Dude you picked up her Chihuahua and threatened to kill it yelling "it's not cinco de mayo, bitches"
i secretly love the power trip of being their RA & busting these idiots for everything i did as a freshman
I don't even know. I woke up to a text from someone named Vick saying he was 'legit worried' that I had herpes.
Please don't tell me I was shouting "I'm bleeding from my vagina" in front of my ex-boyfriend and his new girlfriend.
I walked in on you eating olive oil off of a plate. you gave me this look and I just started crying. we were that drunk.
Shit. We're going to have to drink until they're cute
Hello cirrhosis
It was honestly like he was directing a porno or something. he kept telling different people to grab other people's boobs, it was all very artistic.
Ugh. my cast still smells like fermenting hot tub water and bad decisions.
I can't answer my phone I'm at work
I slept with a male stripper last night. Priorities
we're a generation of lazy underachieving stoners and uncreative overachieving automatons. you're golden
Question: If I got in a car accident and lost my memory of us, would you work your way back just so we could be fuck buddies again?

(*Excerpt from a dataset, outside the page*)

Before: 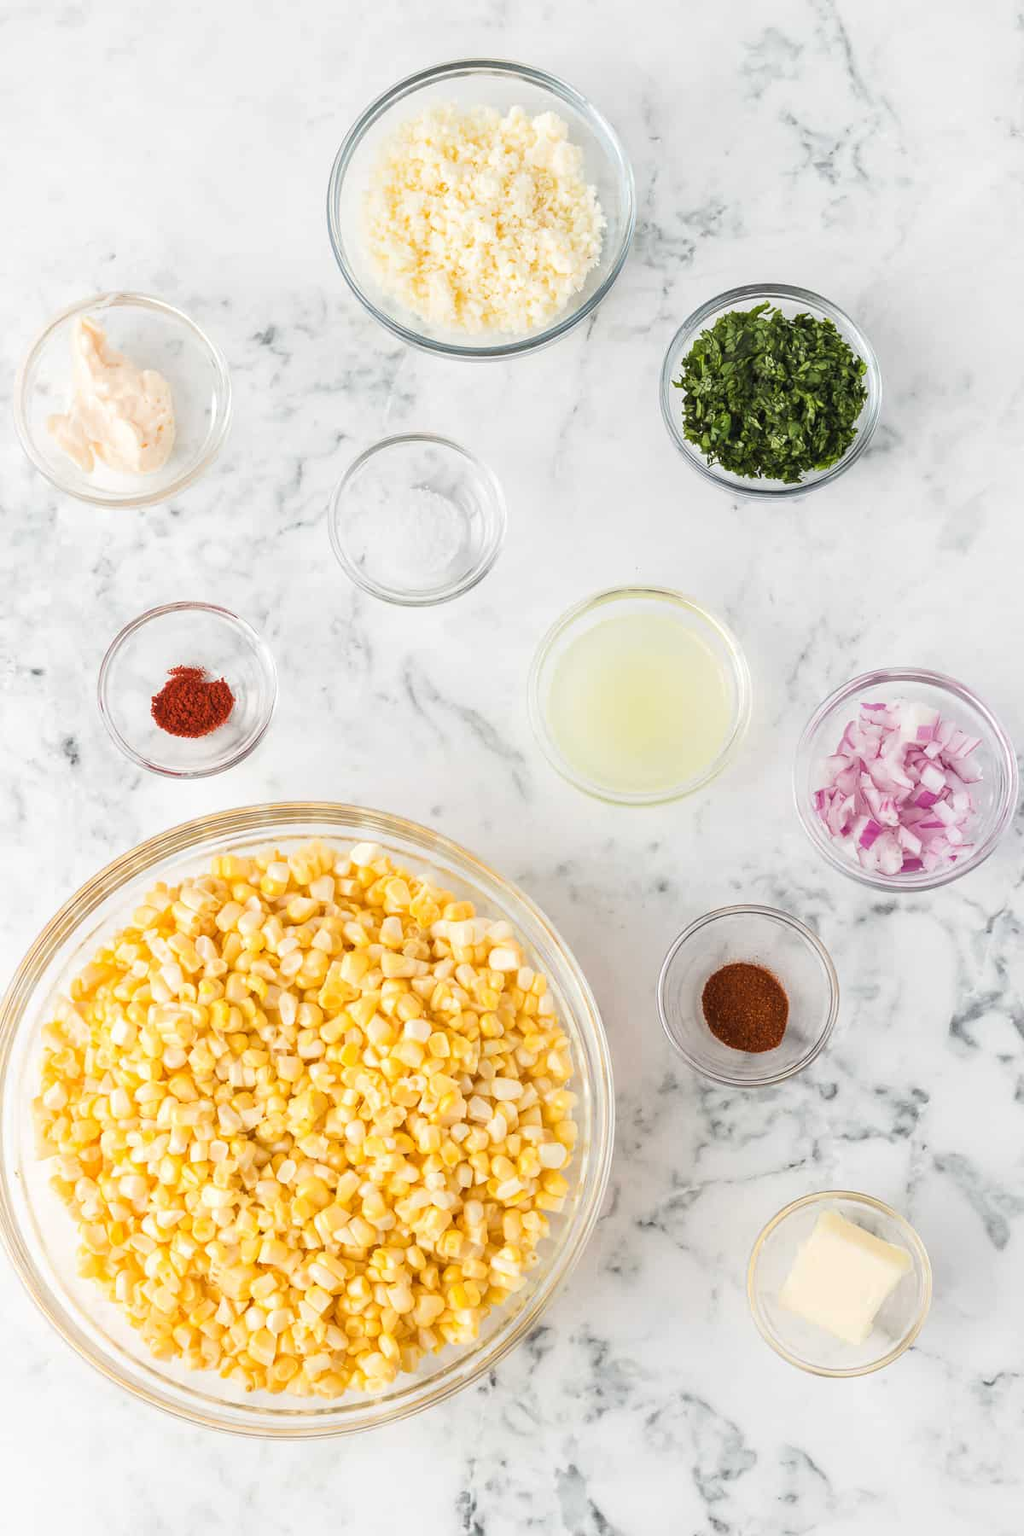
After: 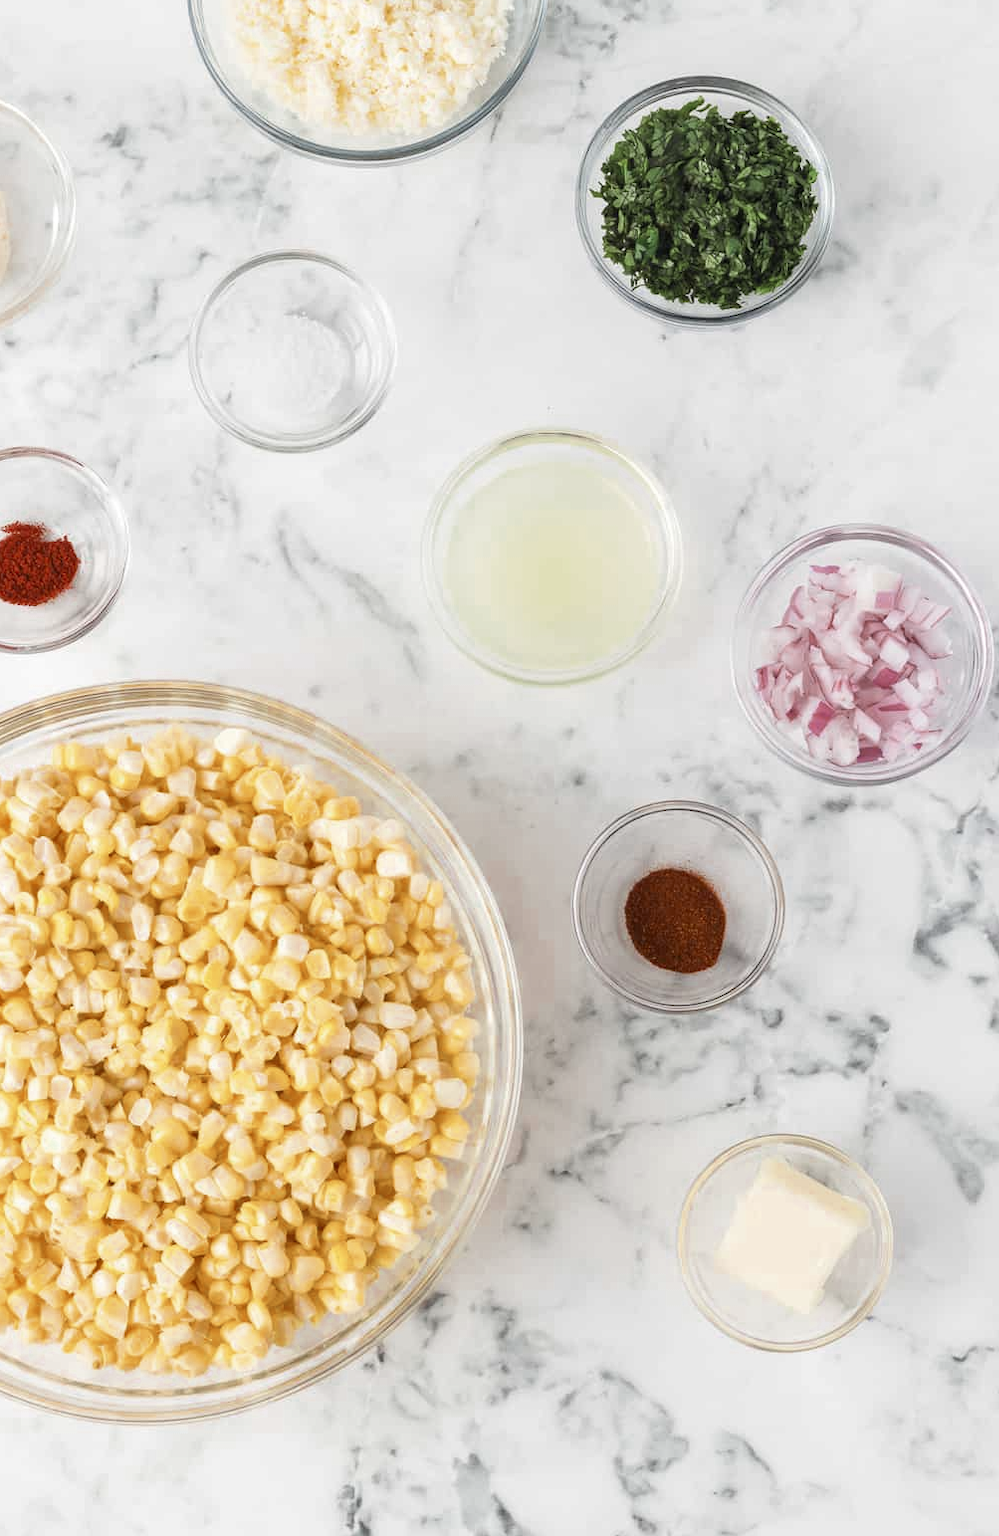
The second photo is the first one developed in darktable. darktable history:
color zones: curves: ch0 [(0, 0.5) (0.125, 0.4) (0.25, 0.5) (0.375, 0.4) (0.5, 0.4) (0.625, 0.35) (0.75, 0.35) (0.875, 0.5)]; ch1 [(0, 0.35) (0.125, 0.45) (0.25, 0.35) (0.375, 0.35) (0.5, 0.35) (0.625, 0.35) (0.75, 0.45) (0.875, 0.35)]; ch2 [(0, 0.6) (0.125, 0.5) (0.25, 0.5) (0.375, 0.6) (0.5, 0.6) (0.625, 0.5) (0.75, 0.5) (0.875, 0.5)]
crop: left 16.315%, top 14.246%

I'm watching The Vow and just need to know that I'm loved in some way
I'll make some time for you! I don't know how long you need to get off, but I should only need 2-7 minutes, pending what kind of socks I have on.
GET ME OUT OF HERE THE DOCTOR KNOWS HE IS JUDGING ME I DEMAND A PRISON BREAK
When the strippers start dancing to Christmas songs it's time to get the fuck out!
Don't mind me, I'm just walking 2 miles across campus with no jacket, covered in highlighter, and carrying a hair extension. Gotta love miami!